- Japanese promotional sales flyer.
- Developer: Namco
- Publishers: JP: Namco; NA: Atari Games; EU: Brent Leisure;
- Platforms: Arcade, Mega Drive/Genesis
- Release: EU: October 1989; JP: November 1989; NA: 1989;
- Genre: Racing
- Modes: Single-player, multiplayer

= Four Trax =

1989 video game

 is a 1989 racing video game developed and published by Namco for arcades. It was released in North America by Atari Games. It was ported to the Mega Drive/Genesis in 1991 as Quad Challenge.

== Gameplay ==
Players take control of four quad bikes (red for Player 1, white for Player 2, yellow for Player 3, and green for Player 4), which are competing in an "off-road" race. They all have a preset amount of time in which to complete a full lap of the track, but for each lap of the track that is successfully completed, the players' time is extended. If one of the players cannot manage to successfully complete the current lap of the track before the time runs out, that player's game will instantly be over and the race will continue without them. The players must complete between three and six full laps of the track in order to win (the number is dependent on how both of the cabinets are set, as with Namco's own Final Lap). The players can also encounter between four and seven blue CPU-controlled bikes on the track, as the number is dependent on how many people are playing (seven for one player, six for two players, five for three, and four for four).

* * * *

Rewrite the stretch of the Four Trax page from "- Japanese promotional" through "as Quad Challenge.", putting "Sega Genesis" wherever "Mega Drive/Genesis" appears.

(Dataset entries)
* * * *

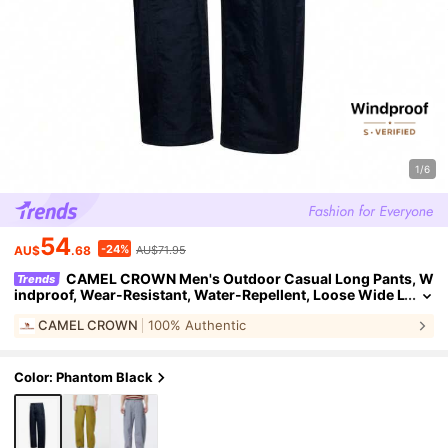
1/6
54
-24%
AU$
.68
AU$71.95
CAMEL CROWN Men's Outdoor Casual Long Pants, W
Trends
indproof, Wear-Resistant, Water-Repellent, Loose Wide L
eg Slimming Sports Casual Pants
CAMEL CROWN
100% Authentic
Color: Phantom Black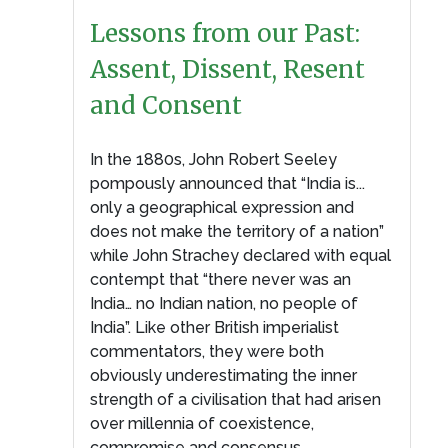
Lessons from our Past:
Assent, Dissent, Resent
and Consent
In the 1880s, John Robert Seeley
pompously announced that “India is...
only a geographical expression and
does not make the territory of a nation”
while John Strachey declared with equal
contempt that “there never was an
India… no Indian nation, no people of
India”. Like other British imperialist
commentators, they were both
obviously underestimating the inner
strength of a civilisation that had arisen
over millennia of coexistence,
compromise and consensus.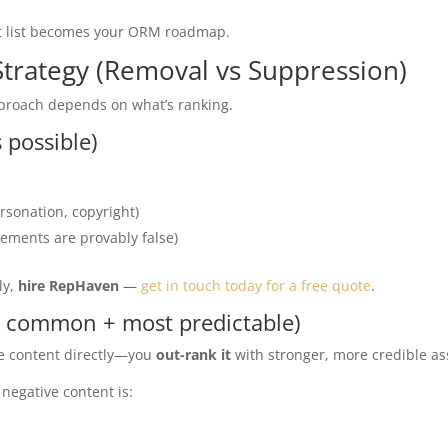
t list becomes your ORM roadmap.
Strategy (Removal vs Suppression)
pproach depends on what’s ranking.
 possible)
rsonation, copyright)
tements are provably false)
ly,
hire RepHaven
—
get in touch today for a free quote
.
 common + most predictable)
ve content directly—you
out-rank it
with stronger, more credible as
negative content is: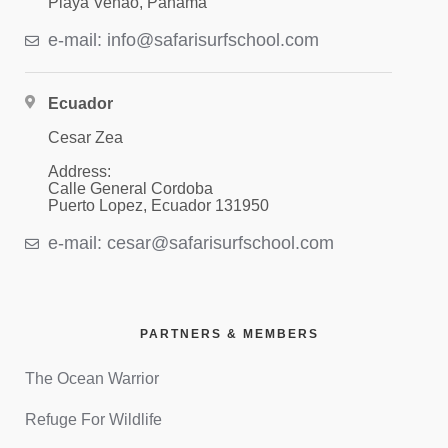
Playa Venao, Panama
e-mail: info@safarisurfschool.com
Ecuador
Cesar Zea
Address:
Calle General Cordoba
Puerto Lopez, Ecuador 131950
e-mail: cesar@safarisurfschool.com
PARTNERS & MEMBERS
The Ocean Warrior
Refuge For Wildlife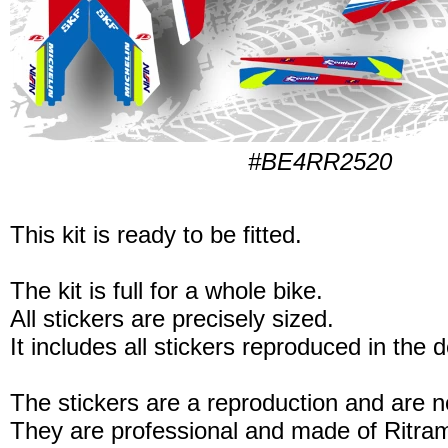
#BE4RR2520
This kit is ready to be fitted.
The kit is full for a whole bike.
All stickers are precisely sized.
It includes all stickers reproduced in the 
The stickers are a reproduction and are no
They are professional and made of Ritram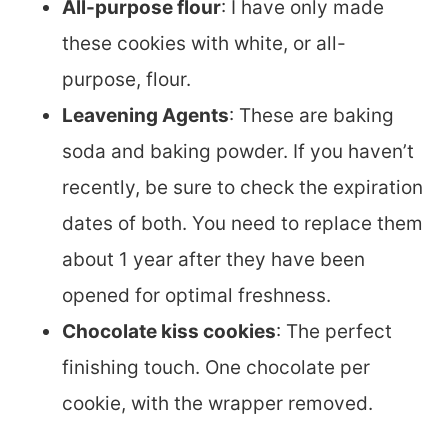
All-purpose flour
: I have only made
these cookies with white, or all-
purpose, flour.
Leavening Agents
: These are baking
soda and baking powder. If you haven’t
recently, be sure to check the expiration
dates of both. You need to replace them
about 1 year after they have been
opened for optimal freshness.
Chocolate kiss cookies
: The perfect
finishing touch. One chocolate per
cookie, with the wrapper removed.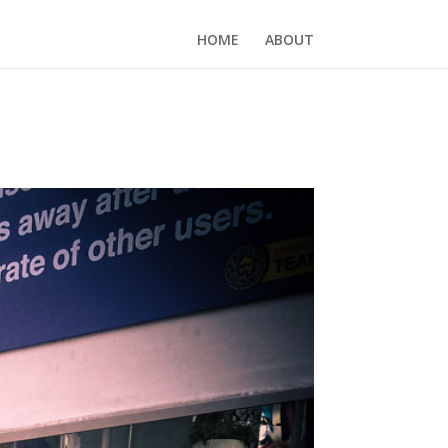
HOME
ABOUT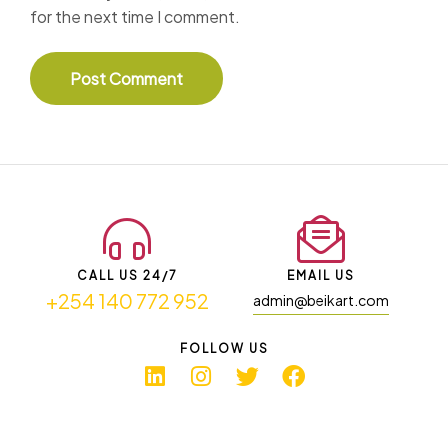
for the next time I comment.
CALL US 24/7
EMAIL US
+254 140 772 952
admin@beikart.com
FOLLOW US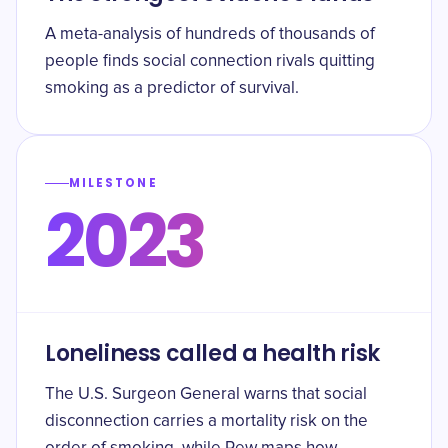
A meta-analysis of hundreds of thousands of
people finds social connection rivals quitting
smoking as a predictor of survival.
MILESTONE
2023
Loneliness called a health risk
The U.S. Surgeon General warns that social
disconnection carries a mortality risk on the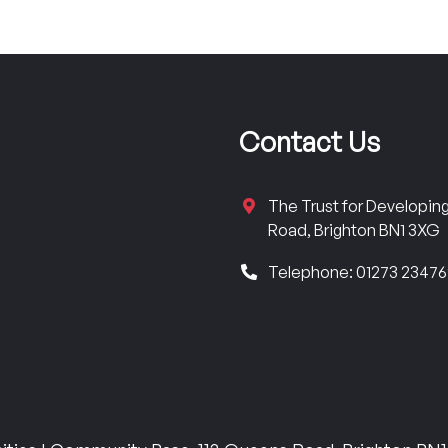
Contact Us
The Trust for Developi
Road, Brighton BN1 3XG
Telephone: 01273 2347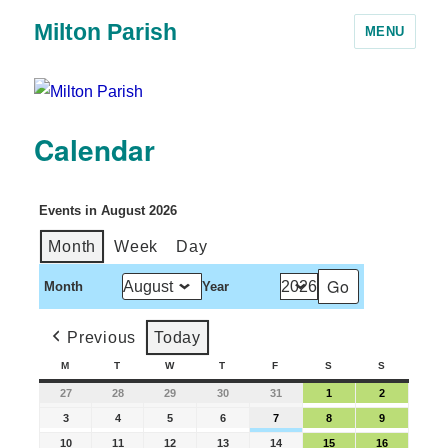
Milton Parish
MENU
Calendar
Events in August 2026
Month
Week
Day
Month
Year
Previous
Today
M
T
W
T
F
S
S
27
28
29
30
31
1
2
3
4
5
6
7
8
9
10
11
12
13
14
15
16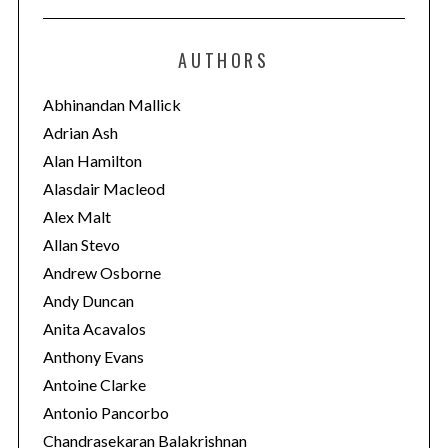
t
e
AUTHORS
g
o
Abhinandan Mallick
r
Adrian Ash
i
Alan Hamilton
e
Alasdair Macleod
s
Alex Malt
Allan Stevo
Andrew Osborne
Andy Duncan
Anita Acavalos
Anthony Evans
Antoine Clarke
Antonio Pancorbo
Chandrasekaran Balakrishnan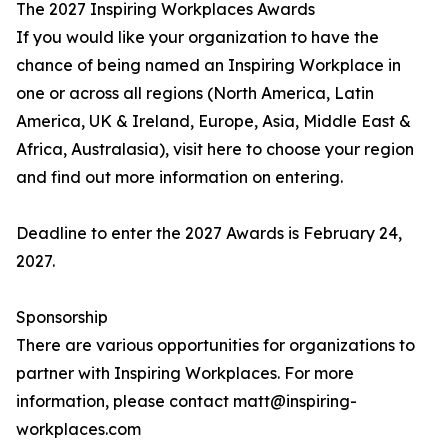
The 2027 Inspiring Workplaces Awards
If you would like your organization to have the
chance of being named an Inspiring Workplace in
one or across all regions (North America, Latin
America, UK & Ireland, Europe, Asia, Middle East &
Africa, Australasia), visit here to choose your region
and find out more information on entering.
Deadline to enter the 2027 Awards is February 24,
2027.
Sponsorship
There are various opportunities for organizations to
partner with Inspiring Workplaces. For more
information, please contact matt@inspiring-
workplaces.com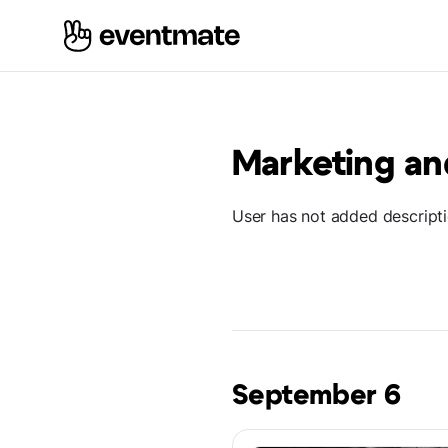
Marketing an
User has not added descript
September 6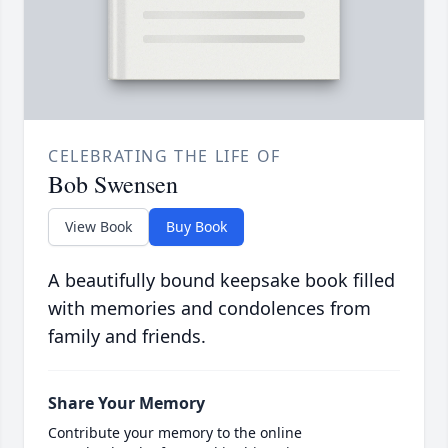
CELEBRATING THE LIFE OF
Bob Swensen
View Book
Buy Book
A beautifully bound keepsake book filled
with memories and condolences from
family and friends.
Share Your Memory
Contribute your memory to the online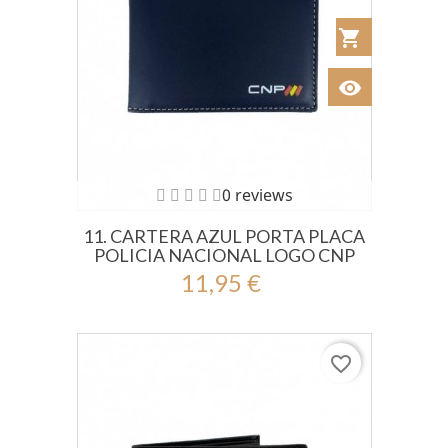
shopping_cart
Añadir al Car
visibility
Ver
0 reviews
11. CARTERA AZUL PORTA PLACA
POLICIA NACIONAL LOGO CNP
11,95 €
favorite_border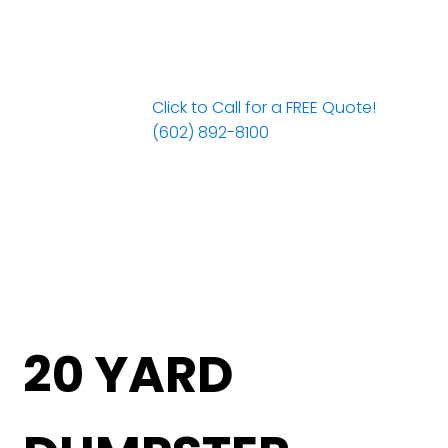
Click to Call for a FREE Quote!
(602) 892-8100
20 YARD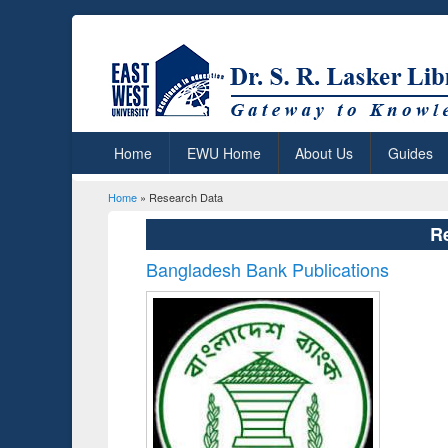
Home
EWU Home
About Us
Guides
Home
» Research Data
You are here
R
Bangladesh Bank Publications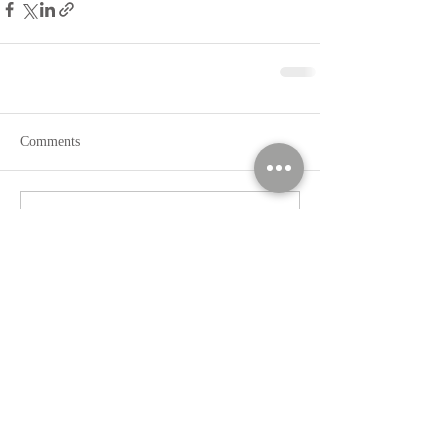
Comments
Write a comment...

* * * *

#### Exercise response
- Japanese promotional sales flyer.
- Developer: Namco
- Publishers: JP: Namco; NA: Atari Games; EU: Brent Leisure;
- Platforms: Arcade, Sega Genesis
- Release: EU: October 1989; JP: November 1989; NA: 1989;
- Genre: Racing
- Modes: Single-player, multiplayer

= Four Trax =

1989 video game

 is a 1989 racing video game developed and published by Namco for arcades. It was released in North America by Atari Games. It was ported to the Sega Genesis in 1991 as Quad Challenge.